O frio no estômago. Náusea. Abismo. Fui eu quem pedi, quem propôs e argumentou por mais de três anos, mas tornar real é muito diferente. O arrepio que descia a espinha me colocava em estado de sobrevivência. Sentia tesão e repulsa. Extasiada e paralisada. Era o primeiro dia de um estar diferente no mundo e desagarrar-me da pele que usei por tanto tempo me deixava exposta. Carne viva. Viva, em carne.
Essa foi a sensação do primeiro dia não-monogâmica. Ao contrário do que se possa esperar, não me senti livre. A verdade é que consegui visualizar com maior nitidez as amarras que me prendiam e o quão imobilizantes eram. Tive vontade de sair correndo e pedir pra voltar atrás. Mas segui.
Àquela altura, só a decisão já causava movimentos internos mais intensos do que eu poderia prever. Em mim existia o ímpeto de controlar meu parceiro com ferocidade. Um desejo profundo de mantê-lo à vista, criar regras rígidas e vigiar cada passo que desse. Mas como diz minha amiga Satta, “não pago terapia para isso”.
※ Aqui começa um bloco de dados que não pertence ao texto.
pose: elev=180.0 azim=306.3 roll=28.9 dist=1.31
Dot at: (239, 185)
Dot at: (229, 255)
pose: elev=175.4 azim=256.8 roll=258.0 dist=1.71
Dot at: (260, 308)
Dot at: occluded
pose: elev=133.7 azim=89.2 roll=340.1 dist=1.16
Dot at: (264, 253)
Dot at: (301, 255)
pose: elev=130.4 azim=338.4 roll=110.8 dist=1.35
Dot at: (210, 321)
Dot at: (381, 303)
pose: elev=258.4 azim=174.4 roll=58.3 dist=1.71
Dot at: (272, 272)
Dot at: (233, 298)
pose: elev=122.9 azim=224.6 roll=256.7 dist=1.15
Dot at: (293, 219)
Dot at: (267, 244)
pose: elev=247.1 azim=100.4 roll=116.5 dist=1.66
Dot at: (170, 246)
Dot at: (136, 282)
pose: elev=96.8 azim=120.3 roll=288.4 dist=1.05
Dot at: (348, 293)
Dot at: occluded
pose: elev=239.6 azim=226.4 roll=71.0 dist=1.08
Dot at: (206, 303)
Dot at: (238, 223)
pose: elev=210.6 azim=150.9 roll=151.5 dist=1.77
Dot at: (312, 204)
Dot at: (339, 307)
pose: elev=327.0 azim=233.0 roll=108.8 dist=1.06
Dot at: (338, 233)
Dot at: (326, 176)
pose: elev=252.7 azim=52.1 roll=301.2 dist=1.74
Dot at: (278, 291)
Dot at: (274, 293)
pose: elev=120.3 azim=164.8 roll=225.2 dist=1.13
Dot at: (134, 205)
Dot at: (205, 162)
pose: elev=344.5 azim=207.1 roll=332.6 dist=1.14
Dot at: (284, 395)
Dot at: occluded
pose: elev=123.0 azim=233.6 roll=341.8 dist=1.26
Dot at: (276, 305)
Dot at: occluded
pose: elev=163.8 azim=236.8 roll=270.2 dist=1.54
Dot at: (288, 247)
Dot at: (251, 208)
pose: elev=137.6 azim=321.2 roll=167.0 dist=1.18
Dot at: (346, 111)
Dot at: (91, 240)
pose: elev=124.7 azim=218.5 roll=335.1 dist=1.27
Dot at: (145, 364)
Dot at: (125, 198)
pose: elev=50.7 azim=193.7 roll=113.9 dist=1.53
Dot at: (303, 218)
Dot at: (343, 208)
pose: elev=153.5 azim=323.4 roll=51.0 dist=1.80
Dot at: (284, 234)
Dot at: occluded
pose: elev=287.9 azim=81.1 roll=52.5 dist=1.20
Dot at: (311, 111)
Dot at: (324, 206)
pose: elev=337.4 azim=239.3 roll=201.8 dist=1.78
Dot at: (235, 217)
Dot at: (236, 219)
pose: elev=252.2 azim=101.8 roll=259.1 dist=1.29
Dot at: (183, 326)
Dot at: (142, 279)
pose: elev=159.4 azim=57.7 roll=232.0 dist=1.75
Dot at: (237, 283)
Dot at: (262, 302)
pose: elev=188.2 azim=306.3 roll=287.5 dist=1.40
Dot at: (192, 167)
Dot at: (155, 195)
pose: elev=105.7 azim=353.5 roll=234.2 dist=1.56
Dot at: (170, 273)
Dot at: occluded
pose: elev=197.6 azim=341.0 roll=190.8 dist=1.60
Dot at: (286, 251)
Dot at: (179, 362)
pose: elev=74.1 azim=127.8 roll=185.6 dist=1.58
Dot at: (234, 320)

Nossos acordos eram apenas dois. O primeiro, evitar relações com pessoas do nosso círculo de amizades. O segundo, fazer exames periódicos. Só. Valia apaixonar-se, valia namorar, viver histórias e ser. Tudo que, na minha cabeça, tornava o amor aquele lugar com sentido. Mas, honestamente, doeu.
Aprendi, nessa experiência de abrir uma relação, que não se pode reescrever uma história que já foi vivida. Não se começa do zero. É preciso continuar de onde parou. É preciso, também, de muito acolhimento, conversa, autoconhecimento.
Eu estava intelectualmente prontíssima para a não-monogamia. Mas emocionalmente? Com certeza não. Mas fui assim mesmo e foi assustador. E bom. E intenso. Porque as coisas nunca são uma coisa só e é por isso que viver é bom.